実は、40ページあたり止まってしまっているのだ。

こんなことは、とてもとても若いころ「斜陽」を読んでいて、あまりのアンニュイさに本をはさみで切断して以来だ。(本をそんな手荒に扱ったのは後にも先にもそのときだけ。今では信じられないくらいピュアだったんだなぁ)
それはそれで太宰の成功なのかもしれないが、いまくだんの本は、ページをめくるどころか、持つこともしなくなった。

そこの箇所にいたるまで、出てくる会話に漠然とした違和感があった。だがビルテナントの金貸し業者に強盗が押し入り、居合わせた主人公ら客とスタッフ数名を人質にしたシーンで、違和感は閾値を超えてしまった。

賊はカウンターに石油缶を置き、指示に従わないと缶を打ち抜くと脅したあと、まず人質らに各々の携帯をポケットから出すように告げる。もともと携帯を持っていない主人公はじっとしているのだが、客のひとりがそれを賊にチクると、賊はその男にこう指示する。
「おまえがあの男の身体検査をしてこい。ただし、持っている携帯電話をわざと見逃したりしたら、二人ともどういう目に遭うか、わかっているな」
指示された客はこう反論する。
「そんなことは困る。ひとのポケットなんか一度も探ったことはないんだから、見過ごしたからといって、ひどい目に遭わされるなんて、絶対に困るよ」
「指示に従わなければこのガソリンをどうすると言ったか、忘れたのか」
この押し問答のあともその客は動こうとしなかったが、そのとき、ほかの客が手を上げ自分が身体検査をしていいかと賊に尋ねる。賊がその理由を訊くと
「ガソリンをぶちまけられたり火を点けられたりしたら大変だからです。ぼくたちはこの状況では、あなたたちに協力するしかないんです」
賊は了解しこう告げる。
「志願者はなかなかのハンサムボーイだな。いいだろう、おまえが身体検査をしろ。だが、手を抜いたり、余計なことをしたら、ハンサムだからといって容赦はしないぞ」

で、その客は主人公のからだを探るのだが、その際、二つ持っていたと思われる携帯のうち、賊に提出したものでない携帯を主人公のポケットに忍ばせる。話の重要なポイントなのだろうが、その後どう展開していくのか分からない。
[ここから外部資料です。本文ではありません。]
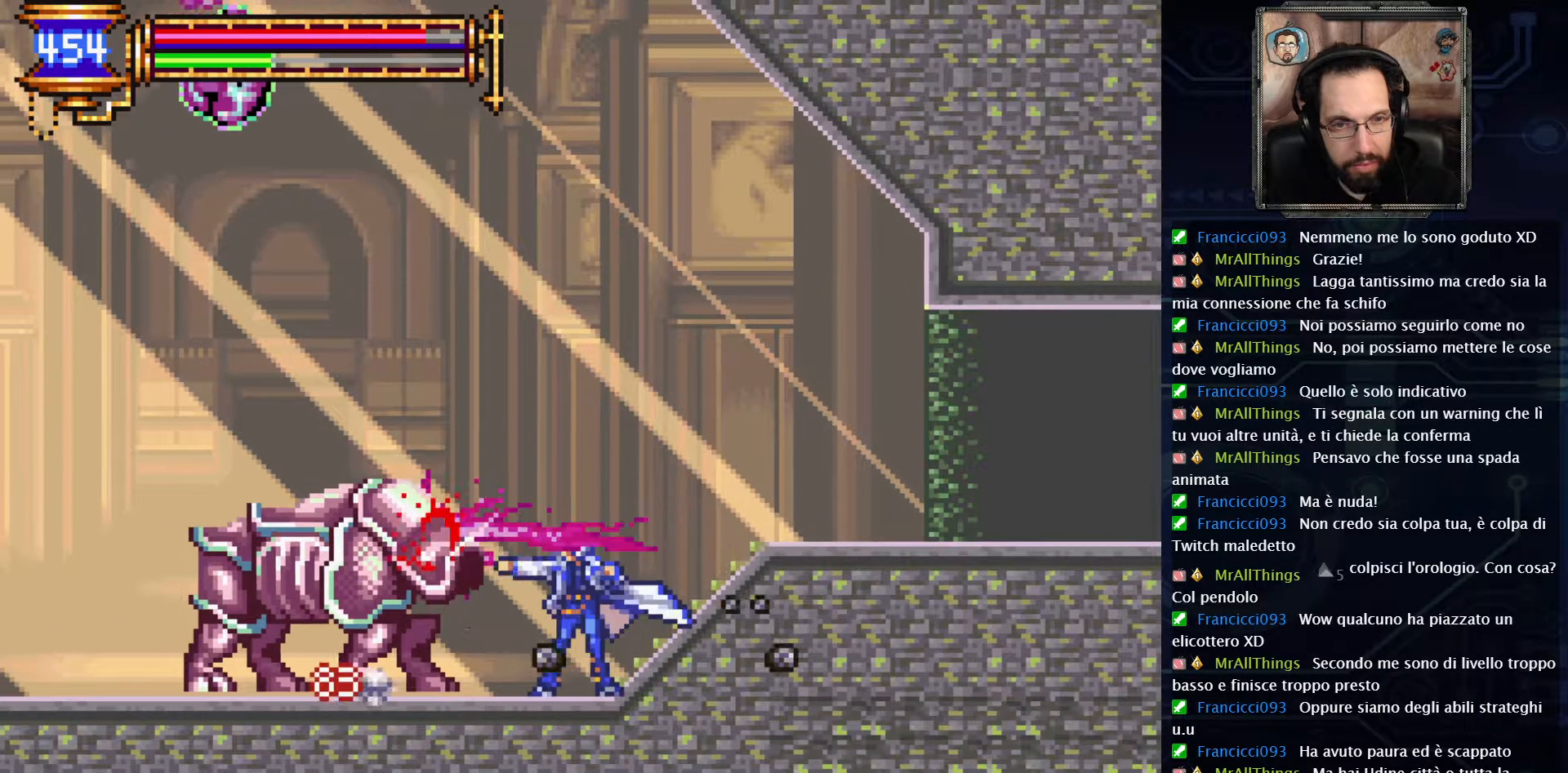
{"buttons": [], "left_stick": "center", "right_stick": "center", "events": [[267, "X", "up"], [350, "X", "down"], [417, "X", "up"]]}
それより自分だったら携帯を持っているかどうか確かめるためにどうするだろうと、つい考えてしまった。たとえば裸にさせ脱いだ服やズボンを壁に思い切りたたき付けポケットに固いものがないか確かめるというのはどうか。そもそも人質を下着だけにしてしまえばいいのではないか。

いずれにしても田舎芝居の会話のようで、不自然で明らかにフィクションの世界にいるのを自覚させられるのだ。

もちろんそうした不自然さが今後の展開につながっていくことも十分考えられる。いまこうしてメモしているとひょっとして、携帯を渡した客は賊の一味かもしれないと思い始めているのだが、仮にそうであっても、読んでいる世界がフィクションだと明確に自覚してしまっては読みつなぐことができなくなった。

題名の意味も読み進めばなるほどと腑に落ちるシーンに出会うことになるのだろうが、残念ながら今の時点では分からないままだ。

読書を放棄するのはまことに忍びないが、それよりも、ハイ「それまで、の明日」の展開の方が、よほど面白そうなのである。